EXTRACTED TEXT ::

# We need a Boston-area Herf!



## massphatness (Jan 4, 2008)

And by we, I mean one of you Boston area FOG's should consider putting something together so us Boston area noobs can soak in your sage-like wisdom in a non-cyber environment.

Doesn't this sound like a good idea? :dr


----------



## Quint (Oct 19, 2006)

yep


----------



## MadAl (Feb 19, 2006)

Will be posting up an announcement Thursday! Get your calendars out.


----------



## RPB67 (Mar 26, 2005)

MadAl said:


> Will be posting up an announcement Thursday! Get your calendars out.


Its about time. :tu


----------



## MadAl (Feb 19, 2006)

It certainly is, Ollie


----------



## jaybloxham (Dec 27, 2007)

I think I might have to go!


----------



## MikeyC (Nov 27, 2007)

Tell me more . . .


----------



## massphatness (Jan 4, 2008)

MikeyC said:


> Tell me more . . .


Be careful of this guy. I saw somewhere that he got jiggy with his mailbox recently.


----------



## MikeyC (Nov 27, 2007)

massphatness said:


> Be careful of this guy. I saw somewhere that he got jiggy with his mailbox recently.


Have you seen my mailbox? You would too. :r


----------



## dunng (Jul 14, 2006)

Very interested... :ss


----------



## mosesbotbol (Sep 21, 2005)

Interested as well.


----------



## MadAl (Feb 19, 2006)

MATERIAL SHOWN ::
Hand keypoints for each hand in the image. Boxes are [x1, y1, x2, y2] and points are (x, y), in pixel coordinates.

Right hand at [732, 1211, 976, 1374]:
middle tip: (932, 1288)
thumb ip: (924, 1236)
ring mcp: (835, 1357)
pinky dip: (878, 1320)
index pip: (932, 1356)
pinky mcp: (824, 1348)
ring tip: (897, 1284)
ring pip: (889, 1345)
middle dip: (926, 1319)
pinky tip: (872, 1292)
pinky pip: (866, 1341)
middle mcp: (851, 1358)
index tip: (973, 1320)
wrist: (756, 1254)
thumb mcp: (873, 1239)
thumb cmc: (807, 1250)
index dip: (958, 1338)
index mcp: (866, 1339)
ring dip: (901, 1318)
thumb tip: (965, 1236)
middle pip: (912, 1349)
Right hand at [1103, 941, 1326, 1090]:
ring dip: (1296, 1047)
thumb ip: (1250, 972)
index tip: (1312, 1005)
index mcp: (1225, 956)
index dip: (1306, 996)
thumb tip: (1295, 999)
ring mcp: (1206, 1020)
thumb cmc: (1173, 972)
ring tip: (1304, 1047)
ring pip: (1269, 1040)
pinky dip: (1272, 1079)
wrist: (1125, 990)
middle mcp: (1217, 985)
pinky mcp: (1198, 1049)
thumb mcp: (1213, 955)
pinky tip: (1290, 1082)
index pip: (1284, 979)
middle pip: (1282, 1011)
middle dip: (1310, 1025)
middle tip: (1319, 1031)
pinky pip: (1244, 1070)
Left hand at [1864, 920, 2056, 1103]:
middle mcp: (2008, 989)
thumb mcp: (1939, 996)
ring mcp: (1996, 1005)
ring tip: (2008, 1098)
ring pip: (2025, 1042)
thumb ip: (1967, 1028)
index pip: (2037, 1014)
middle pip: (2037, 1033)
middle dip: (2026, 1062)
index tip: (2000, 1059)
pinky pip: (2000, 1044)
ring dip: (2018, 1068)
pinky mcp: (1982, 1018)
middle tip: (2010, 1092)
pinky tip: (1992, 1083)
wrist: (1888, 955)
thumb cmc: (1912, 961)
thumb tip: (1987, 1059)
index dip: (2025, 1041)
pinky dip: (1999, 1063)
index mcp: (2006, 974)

TRY IT :: In the forum thread, on which day did MadAl say he would post an announcement?

WRITTEN REPLY :: Thursday